(Exercise): Tally the lines below that contain the word "bayi", then give the tally and nothing more.

(Records to process):
==================================================

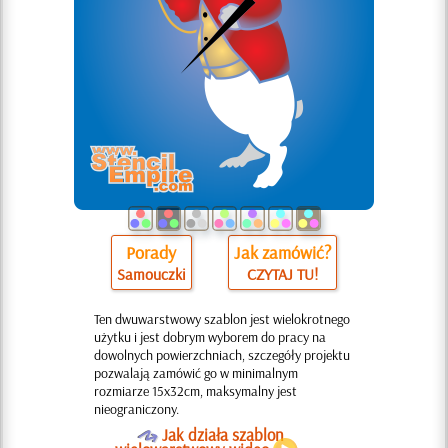
Porady
Jak zamówić?
Samouczki
CZYTAJ TU!
Ten dwuwarstwowy szablon jest wielokrotnego
użytku i jest dobrym wyborem do pracy na
dowolnych powierzchniach, szczegóły projektu
pozwalają zamówić go w minimalnym
rozmiarze 15x32cm, maksymalny jest
nieograniczony.
O
Jak działa szablon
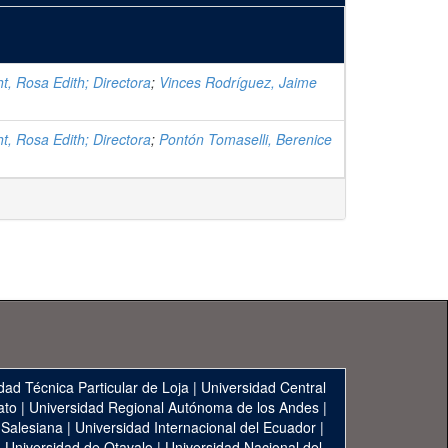
t, Rosa Edith; Directora
;
Vinces Rodríguez, Jaime
t, Rosa Edith; Directora
;
Pontón Tomaselli, Berenice
dad Técnica Particular de Loja
|
Universidad Central
ato
|
Universidad Regional Autónoma de los Andes
|
 Salesiana
|
Universidad Internacional del Ecuador
|
|
Universidad de Otavalo
|
Universidad Nacional del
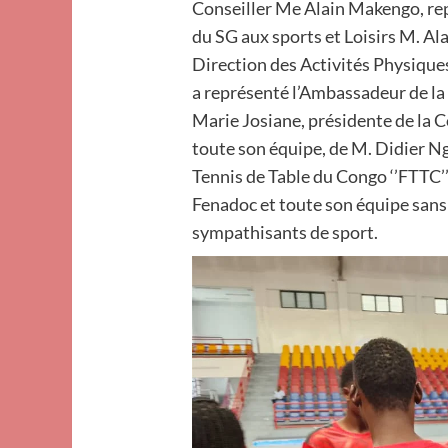
Conseiller Me Alain Makengo, rep
du SG aux sports et Loisirs M. Al
Direction des Activités Physiques
a représenté l’Ambassadeur de l
Marie Josiane, présidente de la 
toute son équipe, de M. Didier 
Tennis de Table du Congo ‘’FTTC’
Fenadoc et toute son équipe sans 
sympathisants de sport.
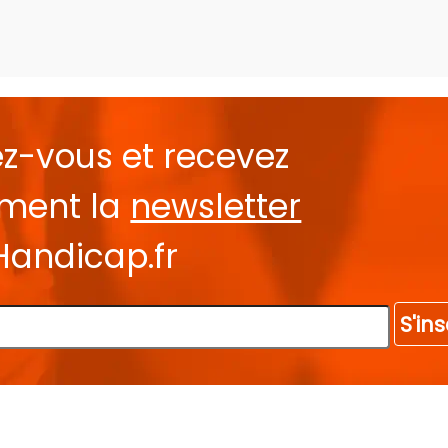
ez-vous et recevez
ement la
newsletter
Handicap.fr
S'ins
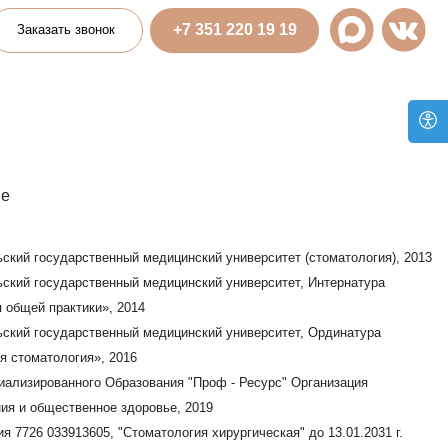
+7 351 220 19 19
ок
ный медицинский университет (стоматология), 2013
нный медицинский университет, Интернатура
, 2014
нный медицинский университет, Ординатура
 2016
Образования "Проф - Ресурс" Организация
е здоровье, 2019
 "Стоматология хирургическая" до 13.01.2031 г.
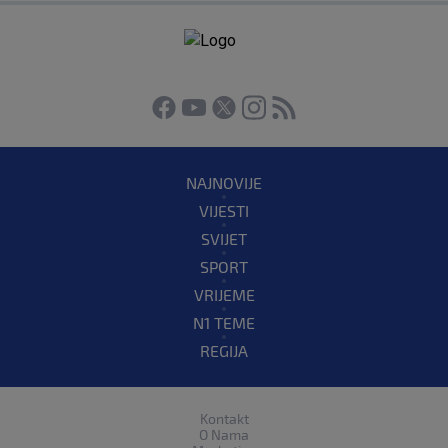
NAJNOVIJE
VIJESTI
SVIJET
SPORT
VRIJEME
N1 TEME
REGIJA
Kontakt
O Nama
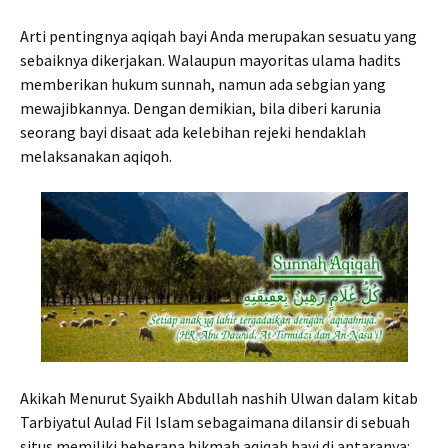
Arti pentingnya aqiqah bayi Anda merupakan sesuatu yang
sebaiknya dikerjakan. Walaupun mayoritas ulama hadits
memberikan hukum sunnah, namun ada sebgian yang
mewajibkannya. Dengan demikian, bila diberi karunia
seorang bayi disaat ada kelebihan rejeki hendaklah
melaksanakan aqiqoh.
Akikah Menurut Syaikh Abdullah nashih Ulwan dalam kitab
Tarbiyatul Aulad Fil Islam sebagaimana dilansir di sebuah
situs memiliki beberapa hikmah aqiqah bayi di antaranya:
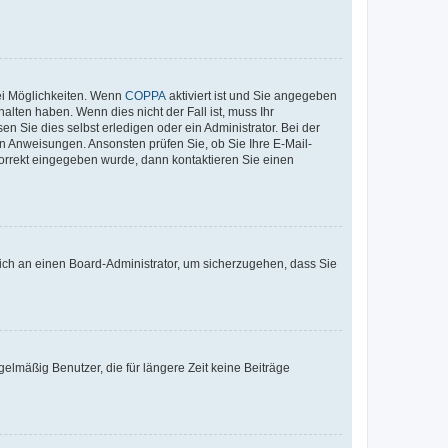
ei Möglichkeiten. Wenn
COPPA
aktiviert ist und Sie angegeben
alten haben. Wenn dies nicht der Fall ist, muss Ihr
n Sie dies selbst erledigen oder ein Administrator. Bei der
nen Anweisungen. Ansonsten prüfen Sie, ob Sie Ihre E-Mail-
korrekt eingegeben wurde, dann kontaktieren Sie einen
 sich an einen Board-Administrator, um sicherzugehen, dass Sie
elmäßig Benutzer, die für längere Zeit keine Beiträge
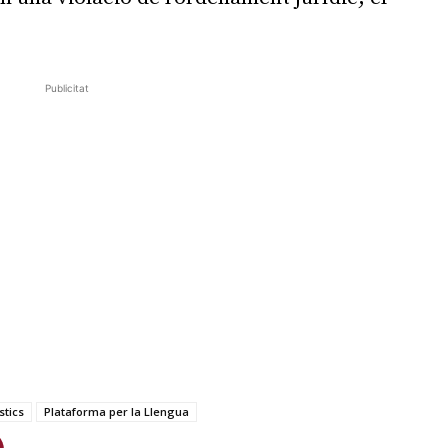
Publicitat
stics
Plataforma per la Llengua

==================================================

(Expected output): 3